*The problem*: Set out the stretch of the entries below, from the line containing "L’organització anarcosindicalista adverteix" through the line containing "l’únic diàleg que", as a Markdown table with a Number column for the row count and a Text column for each line. Leave out any blank lines.
── Exercise input
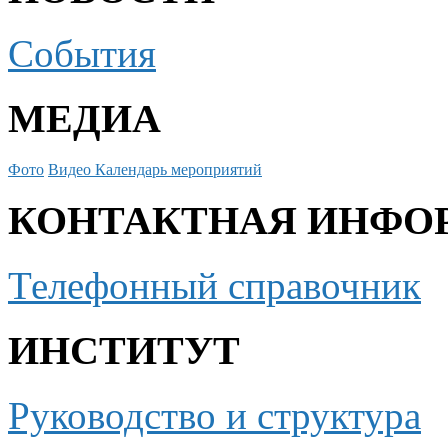
События
МЕДИА
Фото
Видео
Календарь мероприятий
КОНТАКТНАЯ ИНФО
Телефонный справочник
ИНСТИТУТ
Руководство и структура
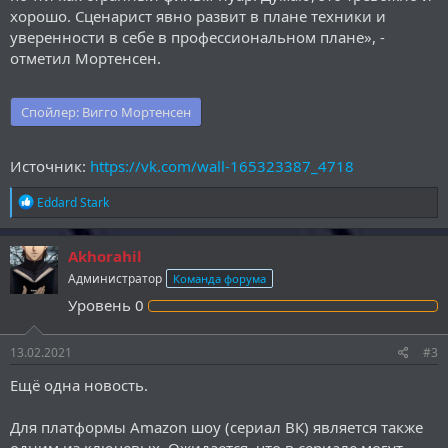
хорошо. Сценарист явно развит в плане техники и
уверенности в себе в профессиональном плане», -
отметил Мортенсен.
Спойлер:
Вигго Мортенсен
Источник:
https://vk.com/wall-165323387_4718
Р
Eddard Stark
е
а
к
Akhorahil
ц
Администратор
Команда форума
и
и
Уровень
0
:
13.02.2021
#3
Ещё одна новость.
Для платформы Amazon шоу (сериал ВК) является также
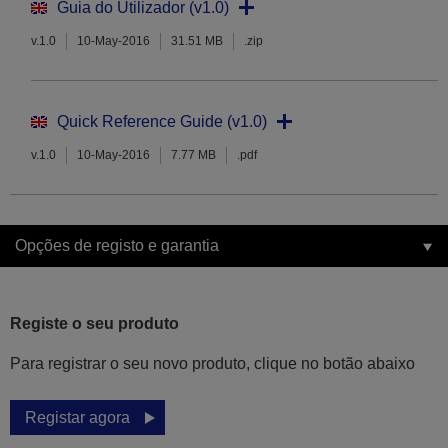
Guia do Utilizador (v1.0)
v.1.0
10-May-2016
31.51 MB
.zip
Quick Reference Guide (v1.0)
v.1.0
10-May-2016
7.77 MB
.pdf
Opções de registo e garantia
Registe o seu produto
Para registrar o seu novo produto, clique no botão abaixo
Registar agora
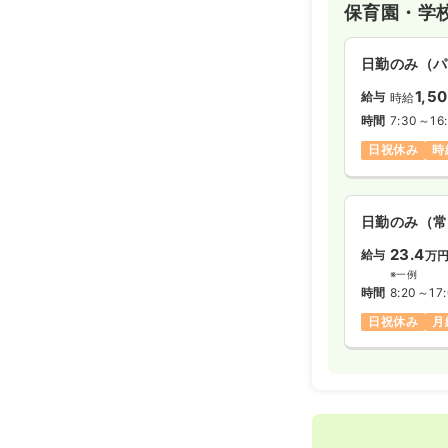
保育園・学
日勤のみ（パ
1,5
給与
時給
時間
7:30～16
日祝休み
時
日勤のみ（常
23.4
給与
万
※一例
時間
8:20～17
日祝休み
月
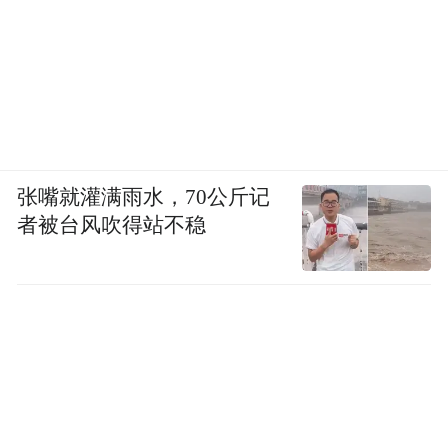
的短视频电商GMV同比增长超过30%，这与
AI内容创作与产品匹配息息相关。
快手各业务线都在印证AI的驱动力，只是直
播业务略有不足。
张嘴就灌满雨水，70公斤记
2024年，快手直播业务收入同比下滑5.1%至
者被台风吹得站不稳
371亿元，其营收占比从34.5%降至29%。
2025年第二季度，直播业务8%的增速依旧跑
输大盘，占比进一步降至28%。
做大业务体量之外，AI也在让快手更加高
效。二季度，快手经调整净利润56亿元，
20.1%的增长率远高于一季度。而毛利率与经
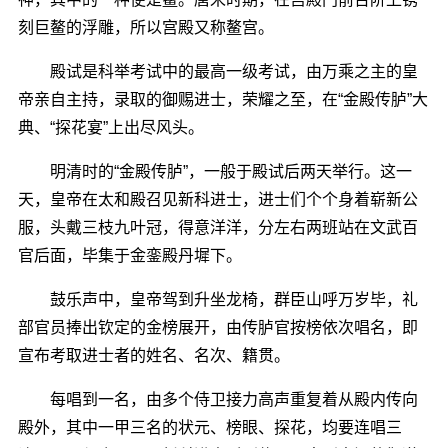
刻巨鳌的浮雕，所以宫殿又称鳌宫。
殿试是科举考试中的最高一级考试，由万乘之主的皇
帝亲自主持，录取的御赐进士，荣耀之至，在“金殿传胪”大
典、“探花宴”上出尽风头。
明清时的“金殿传胪”，一般于殿试后两天举行。这一
天，皇帝在太和殿召见新科进士，进士们个个身着崭新公
服，头戴三枝九叶冠，得意洋洋，分左右两班站在文武百
官后面，毕集于金銮殿丹墀下。
鼓乐声中，皇帝驾到升坐龙椅，群臣山呼万岁毕，礼
部官员捧出钦定的金榜展开，由传胪官按榜依次唱名，即
宣布考取进士者的姓名、名次、籍贯。
每唱到一名，由多个侍卫接力高声重复着从殿内传向
殿外，其中一甲三名的状元、榜眼、探花，均要连唱三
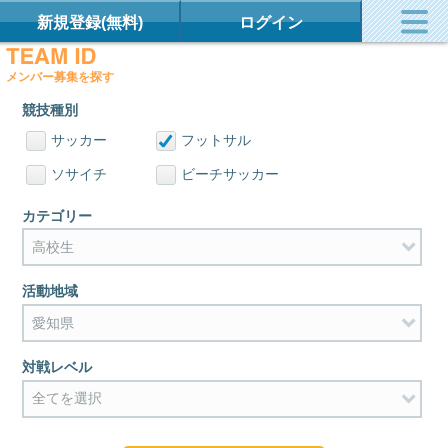
新規登録(無料)
ログイン
メンバー募集を探す
競技種別
サッカー
フットサル
ソサイチ
ビーチサッカー
カテゴリー
活動地域
対戦レベル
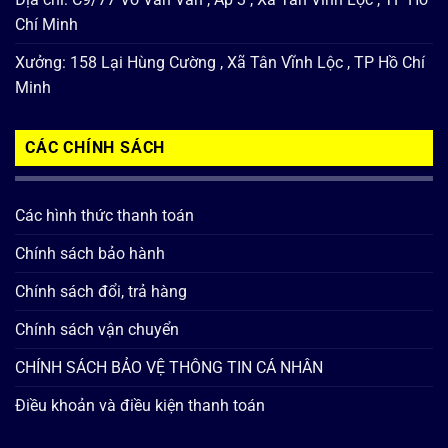
Chí Minh
Xưởng: 158 Lại Hùng Cường , Xã Tân Vĩnh Lộc , TP Hồ Chí
Minh
CÁC CHÍNH SÁCH
Các hình thức thanh toán
Chính sách bảo hành
Chính sách đổi, trả hàng
Chính sách vận chuyển
CHÍNH SÁCH BẢO VỆ THÔNG TIN CÁ NHÂN
Điều khoản và điều kiện thanh toán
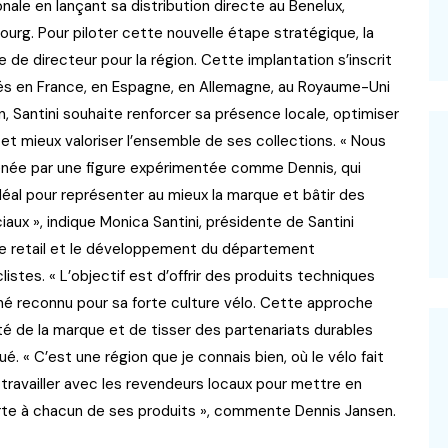
onale en lançant sa distribution directe au Benelux,
ourg. Pour piloter cette nouvelle étape stratégique, la
e directeur pour la région. Cette implantation s’inscrit
sés en France, en Espagne, en Allemagne, au Royaume-Uni
on, Santini souhaite renforcer sa présence locale, optimiser
et mieux valoriser l’ensemble de ses collections. « Nous
née par une figure expérimentée comme Dennis, qui
 idéal pour représenter au mieux la marque et bâtir des
aux », indique Monica Santini, présidente de Santini
ffre retail et le développement du département
istes. « L’objectif est d’offrir des produits techniques
hé reconnu pour sa forte culture vélo. Cette approche
té de la marque et de tisser des partenariats durables
. « C’est une région que je connais bien, où le vélo fait
 travailler avec les revendeurs locaux pour mettre en
pporte à chacun de ses produits », commente Dennis Jansen.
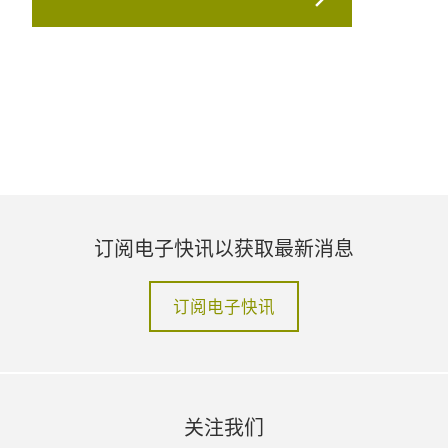
订阅电子快讯以获取最新消息
订阅电子快讯
关注我们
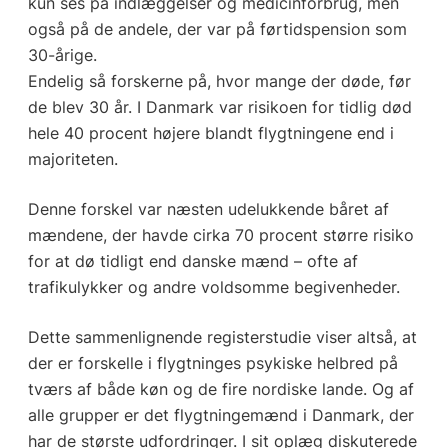
kun ses på indlæggelser og medicinforbrug, men
også på de andele, der var på førtidspension som
30-årige.
Endelig så forskerne på, hvor mange der døde, før
de blev 30 år. I Danmark var risikoen for tidlig død
hele 40 procent højere blandt flygtningene end i
majoriteten.
Denne forskel var næsten udelukkende båret af
mændene, der havde cirka 70 procent større risiko
for at dø tidligt end danske mænd – ofte af
trafikulykker og andre voldsomme begivenheder.
Dette sammenlignende registerstudie viser altså, at
der er forskelle i flygtninges psykiske helbred på
tværs af både køn og de fire nordiske lande. Og af
alle grupper er det flygtningemænd i Danmark, der
har de største udfordringer. I sit oplæg diskuterede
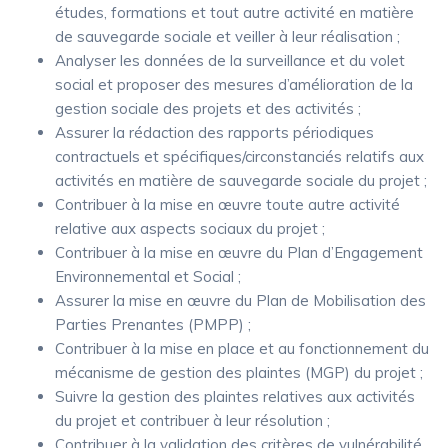
études, formations et tout autre activité en matière
de sauvegarde sociale et veiller à leur réalisation ;
Analyser les données de la surveillance et du volet
social et proposer des mesures d’amélioration de la
gestion sociale des projets et des activités ;
Assurer la rédaction des rapports périodiques
contractuels et spécifiques/circonstanciés relatifs aux
activités en matière de sauvegarde sociale du projet ;
Contribuer à la mise en œuvre toute autre activité
relative aux aspects sociaux du projet ;
Contribuer à la mise en œuvre du Plan d’Engagement
Environnemental et Social ;
Assurer la mise en œuvre du Plan de Mobilisation des
Parties Prenantes (PMPP) ;
Contribuer à la mise en place et au fonctionnement du
mécanisme de gestion des plaintes (MGP) du projet ;
Suivre la gestion des plaintes relatives aux activités
du projet et contribuer à leur résolution ;
Contribuer à la validation des critères de vulnérabilité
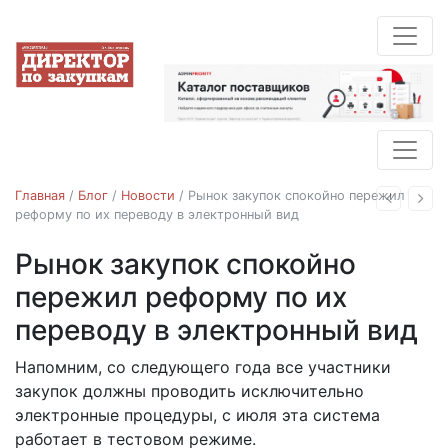
Главная
/
Блог
/
Новости
/
Рынок закупок спокойно пережил
Назад
Впе
реформу по их переводу в электронный вид
Рынок закупок спокойно
Новости
пережил реформу по их
переводу в электронный вид
Напомним, со следующего года все участники
14.11.2018
закупок должны проводить исключительно
электронные процедуры, с июля эта система
работает в тестовом режиме.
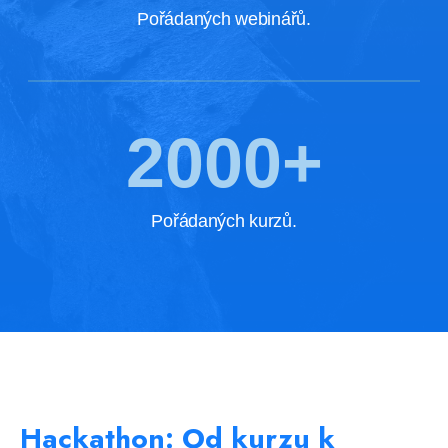
Hackathon:
Od kurzu k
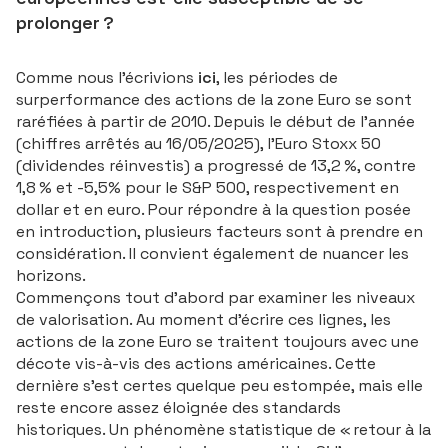
prolonger ?
Comme nous l’écrivions
ici
, les périodes de
surperformance des actions de la zone Euro se sont
raréfiées à partir de 2010. Depuis le début de l’année
(chiffres arrêtés au 16/05/2025), l’Euro Stoxx 50
(dividendes réinvestis) a progressé de 13,2 %, contre
1,8 % et -5,5% pour le S&P 500, respectivement en
dollar et en euro. Pour répondre à la question posée
en introduction, plusieurs facteurs sont à prendre en
considération. Il convient également de nuancer les
horizons.
Commençons tout d’abord par examiner les niveaux
de valorisation. Au moment d’écrire ces lignes, les
actions de la zone Euro se traitent toujours avec une
décote vis-à-vis des actions américaines. Cette
dernière s’est certes quelque peu estompée, mais elle
reste encore assez éloignée des standards
historiques. Un phénomène statistique de « retour à la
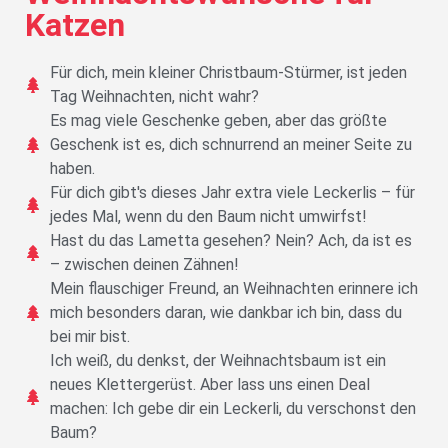
Katzen
Für dich, mein kleiner Christbaum-Stürmer, ist jeden
Tag Weihnachten, nicht wahr?
Es mag viele Geschenke geben, aber das größte
Geschenk ist es, dich schnurrend an meiner Seite zu
haben.
Für dich gibt's dieses Jahr extra viele Leckerlis – für
jedes Mal, wenn du den Baum nicht umwirfst!
Hast du das Lametta gesehen? Nein? Ach, da ist es
– zwischen deinen Zähnen!
Mein flauschiger Freund, an Weihnachten erinnere ich
mich besonders daran, wie dankbar ich bin, dass du
bei mir bist.
Ich weiß, du denkst, der Weihnachtsbaum ist ein
neues Klettergerüst. Aber lass uns einen Deal
machen: Ich gebe dir ein Leckerli, du verschonst den
Baum?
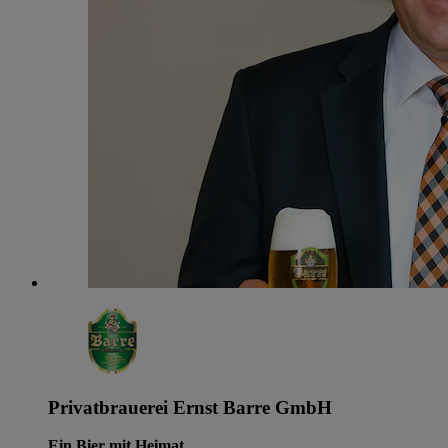
Privatbrauerei Ernst Barre GmbH
Ein Bier mit Heimat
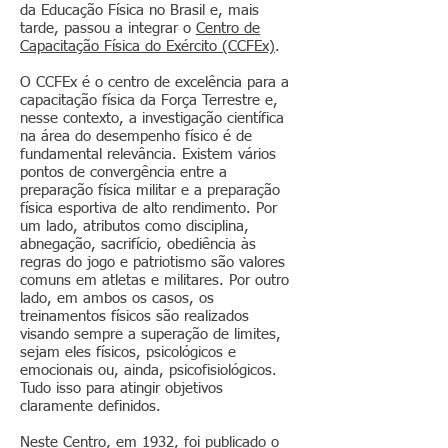
da Educação Física no Brasil e, mais
tarde, passou a integrar o
Centro de
Capacitação Física do Exército (CCFEx)
.
O CCFEx é o centro de excelência para a
capacitação física da Força Terrestre e,
nesse contexto, a investigação científica
na área do desempenho físico é de
fundamental relevância. Existem vários
pontos de convergência entre a
preparação física militar e a preparação
física esportiva de alto rendimento. Por
um lado, atributos como disciplina,
abnegação, sacrifício, obediência às
regras do jogo e patriotismo são valores
comuns em atletas e militares. Por outro
lado, em ambos os casos, os
treinamentos físicos são realizados
visando sempre a superação de limites,
sejam eles físicos, psicológicos e
emocionais ou, ainda, psicofisiológicos.
Tudo isso para atingir objetivos
claramente definidos.
Neste Centro, em 1932, foi publicado o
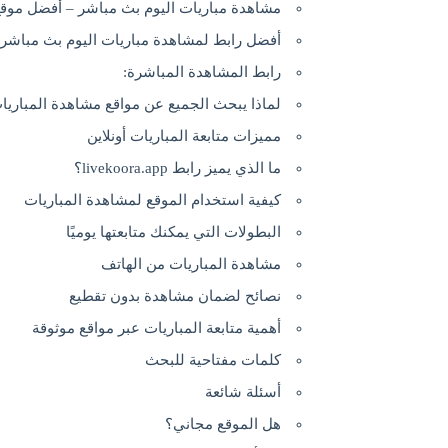
مشاهدة مباريات اليوم بث مباشر – أفضل موقع 
أفضل رابط لمشاهدة مباريات اليوم بث مباشر
رابط المشاهدة المباشرة:
لماذا يبحث الجميع عن مواقع مشاهدة المباري
مميزات متابعة المباريات أونلاين
ما الذي يميز رابط livekoora.app؟
كيفية استخدام الموقع لمشاهدة المباريات
البطولات التي يمكنك متابعتها يوميًا
مشاهدة المباريات من الهاتف
نصائح لضمان مشاهدة بدون تقطيع
أهمية متابعة المباريات عبر مواقع موثوقة
كلمات مفتاحية للبحث
أسئلة شائعة
هل الموقع مجاني؟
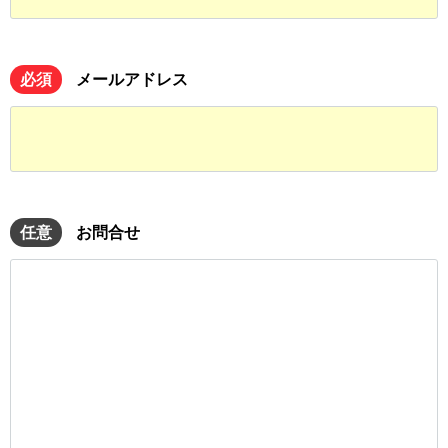
必須
メールアドレス
任意
お問合せ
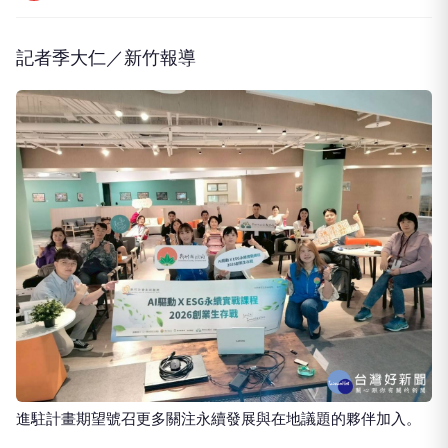
記者季大仁／新竹報導
進駐計畫期望號召更多關注永續發展與在地議題的夥伴加入。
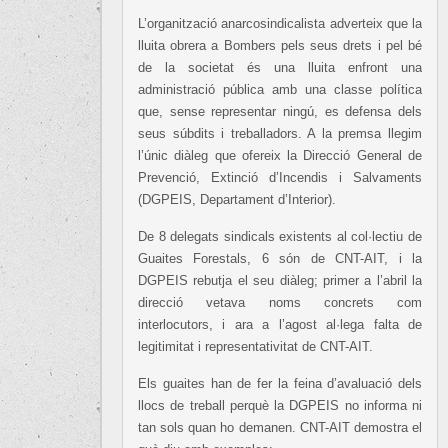
L’organització anarcosindicalista adverteix que la
lluita obrera a Bombers pels seus drets i pel bé
de la societat és una lluita enfront una
administració pública amb una classe política
que, sense representar ningú, es defensa dels
seus súbdits i treballadors. A la premsa llegim
l’únic diàleg que ofereix la Direcció General de
Prevenció, Extinció d’Incendis i Salvaments
(DGPEIS, Departament d’Interior).
De 8 delegats sindicals existents al col·lectiu de
Guaites Forestals, 6 són de CNT-AIT, i la
DGPEIS rebutja el seu diàleg; primer a l’abril la
direcció vetava noms concrets com
interlocutors, i ara a l’agost al·lega falta de
legitimitat i representativitat de CNT-AIT.
Els guaites han de fer la feina d’avaluació dels
llocs de treball perquè la DGPEIS no informa ni
tan sols quan ho demanen. CNT-AIT demostra el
────
*Reply to the task*:
| Number | Text |
|---|---|
| 1 | L’organització anarcosindicalista adverteix que la |
| 2 | lluita obrera a Bombers pels seus drets i pel bé |
| 3 | de la societat és una lluita enfront una |
| 4 | administració pública amb una classe política |
| 5 | que, sense representar ningú, es defensa dels |
| 6 | seus súbdits i treballadors. A la premsa llegim |
| 7 | l’únic diàleg que ofereix la Direcció General de |